Body of Evidence
- Subject: Relearn procedures for shift adaptation
- Unit: AW55-50
- Vehicle Applications: GM, Saturn, Saab, Volvo, Nissan
- Essential Reading: Rebuilder, Diagnostician
- Author: Jeff Parlee
I feel like I have grown up with the transmission industry. The first transmission that I rebuilt was a cast-iron Powerglide that failed in my 1957 Chevy. Rebuilding that transmission successfully turned into a career.
The transmissions of the 1950s through the 1970s were mostly hydraulic. In the 1980s we were seeing more solenoids on transmissions, and in 1989 we saw the Chrysler 604.
The 604 was the first American computer-controlled transmission with adaptive shift strategy. The relearn process was not much different from what it is for today’s transmissions. For those of you who were not in the transmission industry back then, there was no quick-learn procedure for the 604. The quick-learn feature was not available until the mid-’90s. You actually had to drive the car at different throttle openings to relearn the shift adapts, and it could take 30 minutes or more of driving time to get it right.
Today’s cars are not that much different from the early 604 except that there are a couple of new wrinkles. Most of the cars today need a factory scan tool or equivalent to reset the shift adapts to zero. Very few can be reset by disconnecting the battery, but you still have to drive the vehicle to relearn the shift adapts after clearing them.

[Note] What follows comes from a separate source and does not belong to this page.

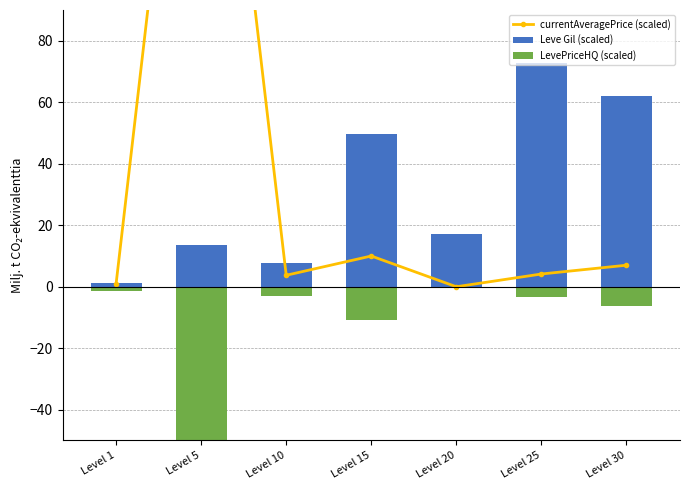

What is the difference between the currentAveragePrice (scaled) values at Level 25 and Level 20?

4.1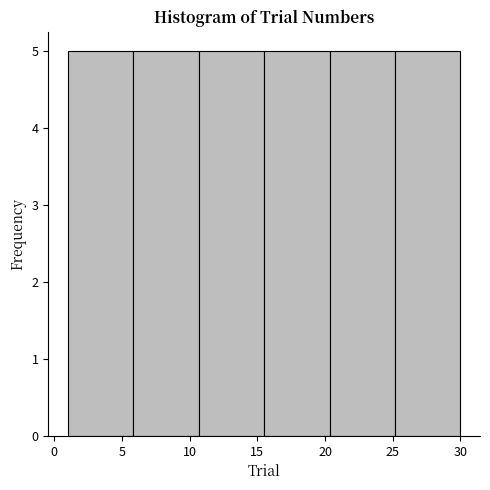

How tall is the bar that spans 15.5 to 20.5 on the x-axis? Neither the bar edges nor the heights are printed on the chart, so give them approximately, as read against the axes.

5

The shift adapts are used to help compensate for wear in the transmission, allowing the customer to retain the same shift feel that the car had when it was new. As the friction components and valve-body parts wear, the computer bumps up the pressure on that shift to retain the same shift feel. When the valve body is replaced or the transmission is rebuilt or replaced, the shift adapts may be high (depends on how worn the transmission was). When the shift adapts are high and the transmission/valve-body wear has been corrected, the shifts and engagements can be harsh or binding may occur. Most computers can adapt the pressures down with a lot of driving, but the process is painfully slow and some manufacturers recommend against driving the car until the shift adapts have been cleared to avoid transmission damage.
Let’s look at the AW55-50, used by GM, Saturn, Saab, Volvo and Nissan in the U.S.

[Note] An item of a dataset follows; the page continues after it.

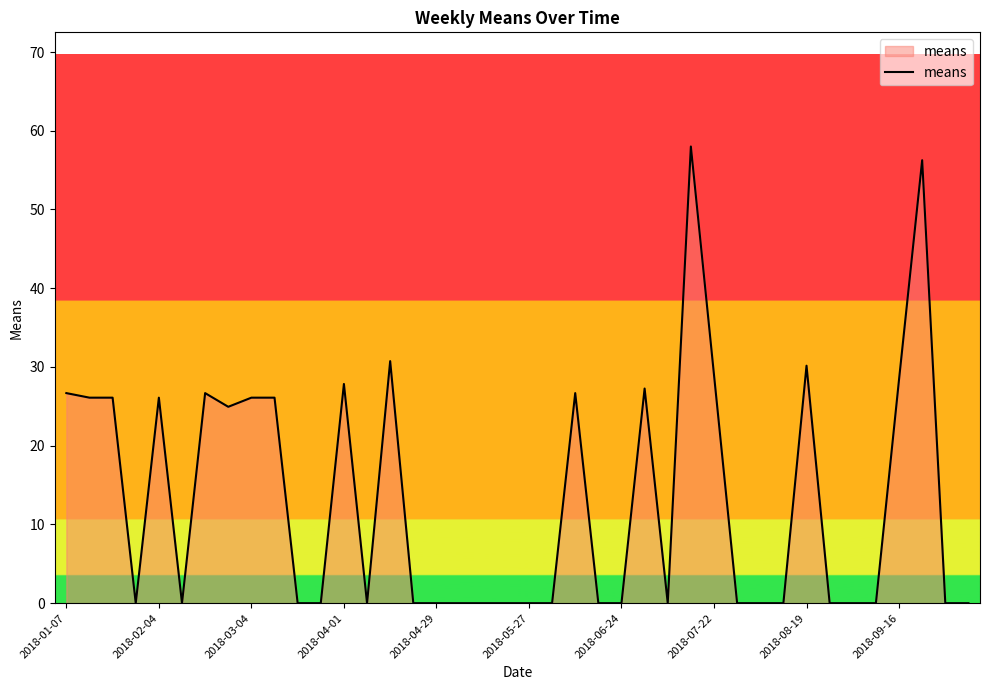

What is the difference between the maximum and minimum values?

58.0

- The shift adapts in the GM, Saturn and Saab can be cleared by disconnecting the battery cables, taping them together and turning on the headlamps. This will drain any power from the TCM. After about 10 minutes, reconnect the battery, start the car, allow it to get to operating temperature and clear any trouble codes.
- The Nissans and Volvos will need a factory scan tool or equivalent to clear the shift adapts. Nissan refers to clearing the shift adapts as “initializing the TCM.” The Nissan and Volvo shift adapts cannot be cleared by disconnecting the battery.

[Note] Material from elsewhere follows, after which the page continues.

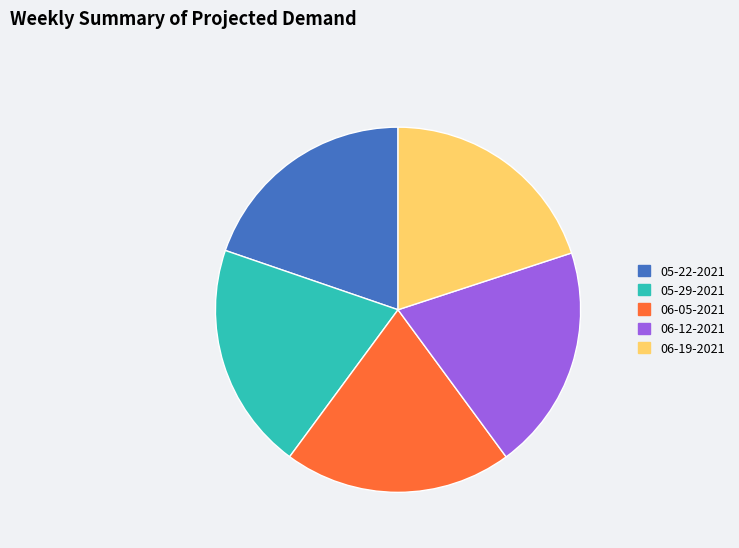

Combined, do 05-29-2021 and 05-22-2021 account for over 50%?

No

- After the shift adapts have been cleared the vehicle will need to be driven to relearn the proper shift adapts. The following is the procedure for relearning the shift adapts.
- N-D engagement adaptation: Shift from neutral to drive, wait three seconds, shift back to neutral. Repeat five times.
- N-R engagement adaptation: Shift from neutral to reverse, wait three seconds, shift back to neutral. Repeat five times.
- Upshift and downshift adaptation: In the drive position, accelerate from a stop at light throttle – about 15%-20% throttle angle – to fourth gear. Decelerate while braking lightly, using a minimum of 14 seconds to come to a full stop. Repeat five times. In the drive position, accelerate from a stop at a throttle opening of 50%-55% all the way to fifth gear. Decelerate while braking lightly so that each downshift is felt. Repeat five times.
- 2-1 downshift adaptation: With the shifter in the intermediate range, accelerate above 16 mph, release the throttle, then manually shift to low range and come to a stop. Repeat 10 times.
When performing the relearn procedure on any vehicle, remember that the transmission must be within the temperature specification for relearning to occur, and there can be no codes present or the TCM will not relearn.
The owner of the AAMCO shop in Turnersville, N.J., Richard Roth, recently told me that the shop works on a lot of Nissans with the 55-50 and he has found a procedure that works for him. He has his R&R man fill the transmission and allow the engine and transmission to get to operating temperature. The technician is instructed not to operate the transmission on the lift, just fill it. Once it’s at operating temperature, Richard drives the vehicle as instructed above and continues to drive it for 30-45 minutes until the shifts feel good. Richard says he has had to take only one vehicle to the dealer to have the shift adapts cleared since he started doing this. Richard makes the point that you have to be patient; some take longer than others to relearn.
What started out as TV linkage and vacuum modulators in the ’50s and ’60s are now sensors, solenoids and computers to perform the same tasks. I guess the only constant in this industry is change.
Jeff Parlee is director of product support at ValveBody Xpress.